All this happened without my thought. But if any of those functions had stopped working, I would have been in big trouble—perhaps soon ending up in the ICU where I work. As it was, I had plenty of free mental power to contemplate the splendor of the world around me, the mind-blowing wonder of the world within me, and the God Who made both of them.
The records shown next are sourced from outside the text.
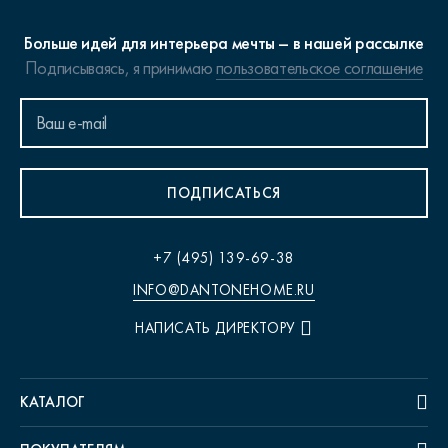
Больше идей для интерьера мечты – в нашей рассылке
Подписываясь, я принимаю
пользовательское соглашение
ПОДПИСАТЬСЯ
+7 (495) 139-69-38
INFO@DANTONEHOME.RU
НАПИСАТЬ ДИРЕКТОРУ
КАТАЛОГ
One thing that I love about my job is that it’s teaching me not to take anything for granted, a single breath of air, a single pulse of my heart, a single effortless muscle contraction, a single swallow of food. There may come a day when I would give anything to be able to catch a breath on my own, or to be able to take a single step. Unless the Lord Jesus returns first, there is going to be a time when my heart pumps for the last time, when my neurons fire and then are still forever, when my kidneys stop working and I’ll be killed silently by raging chemical imbalances. There will almost certainly be a day when I will catch my final glimpse of sunshine, feel the wind no more blowing into my face and down my collar. When the beauty of a winter day will call for me in vain, because my steps are too feeble to venture outdoors. I’ll never be able to hear the birds call again, or perhaps I’ll never be able to see a blue sky or smell spring in the air. Then, I will wish that I had enjoyed it more when I had the chance. I’ll regret that I didn’t fully appreciate the wonder and beauty of life. So laugh if you will at my fascination with the anatomy and physiology of life. I sure enjoyed that morning ski!